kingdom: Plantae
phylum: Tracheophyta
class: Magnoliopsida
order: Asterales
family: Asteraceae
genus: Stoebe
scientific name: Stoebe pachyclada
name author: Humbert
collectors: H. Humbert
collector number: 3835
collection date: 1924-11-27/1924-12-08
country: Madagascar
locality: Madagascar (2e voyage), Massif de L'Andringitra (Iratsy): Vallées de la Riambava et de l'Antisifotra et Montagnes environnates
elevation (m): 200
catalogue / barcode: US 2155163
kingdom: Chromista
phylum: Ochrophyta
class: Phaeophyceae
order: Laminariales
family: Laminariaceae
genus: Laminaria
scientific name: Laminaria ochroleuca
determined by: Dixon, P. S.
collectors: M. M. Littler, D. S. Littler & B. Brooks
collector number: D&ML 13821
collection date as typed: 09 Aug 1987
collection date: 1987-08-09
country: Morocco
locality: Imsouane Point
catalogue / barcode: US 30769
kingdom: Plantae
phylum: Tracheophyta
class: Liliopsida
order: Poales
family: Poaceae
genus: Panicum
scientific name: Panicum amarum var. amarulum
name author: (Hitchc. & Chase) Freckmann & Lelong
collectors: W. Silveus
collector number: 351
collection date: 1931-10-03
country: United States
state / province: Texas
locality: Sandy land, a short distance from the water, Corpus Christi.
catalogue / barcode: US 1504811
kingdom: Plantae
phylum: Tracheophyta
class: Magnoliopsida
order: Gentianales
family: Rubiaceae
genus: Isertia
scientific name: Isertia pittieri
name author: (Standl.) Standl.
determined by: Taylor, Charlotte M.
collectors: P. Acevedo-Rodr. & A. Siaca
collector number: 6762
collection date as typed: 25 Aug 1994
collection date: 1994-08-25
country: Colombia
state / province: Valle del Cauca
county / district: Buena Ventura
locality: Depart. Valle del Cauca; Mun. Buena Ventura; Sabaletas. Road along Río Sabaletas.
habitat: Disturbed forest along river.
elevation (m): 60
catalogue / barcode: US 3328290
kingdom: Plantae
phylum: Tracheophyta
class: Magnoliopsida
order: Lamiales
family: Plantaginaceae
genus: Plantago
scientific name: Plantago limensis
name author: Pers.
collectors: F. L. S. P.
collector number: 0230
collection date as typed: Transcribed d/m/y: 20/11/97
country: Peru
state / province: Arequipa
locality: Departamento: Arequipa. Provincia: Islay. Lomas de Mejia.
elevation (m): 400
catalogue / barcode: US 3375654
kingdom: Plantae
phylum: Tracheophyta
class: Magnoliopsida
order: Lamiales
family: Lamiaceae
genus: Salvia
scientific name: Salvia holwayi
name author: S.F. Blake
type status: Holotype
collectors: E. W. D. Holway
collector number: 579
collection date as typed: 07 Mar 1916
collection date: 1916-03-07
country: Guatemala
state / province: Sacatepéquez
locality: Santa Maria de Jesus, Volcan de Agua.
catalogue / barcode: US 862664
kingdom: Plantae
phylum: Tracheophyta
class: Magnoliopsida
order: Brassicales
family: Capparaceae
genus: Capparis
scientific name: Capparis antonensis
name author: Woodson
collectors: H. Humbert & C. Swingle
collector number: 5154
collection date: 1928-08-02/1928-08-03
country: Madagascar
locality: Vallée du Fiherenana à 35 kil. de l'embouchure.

Directive: Put the rows from the line with "determined by: Taylor, Charlotte M." up to and including the line with "county / district: Buena Ventura" into a JSON list of strings, one string per line, leaving out any blank lines.

The reply:
[
  "determined by: Taylor, Charlotte M.",
  "collectors: P. Acevedo-Rodr. & A. Siaca",
  "collector number: 6762",
  "collection date as typed: 25 Aug 1994",
  "collection date: 1994-08-25",
  "country: Colombia",
  "state / province: Valle del Cauca",
  "county / district: Buena Ventura"
]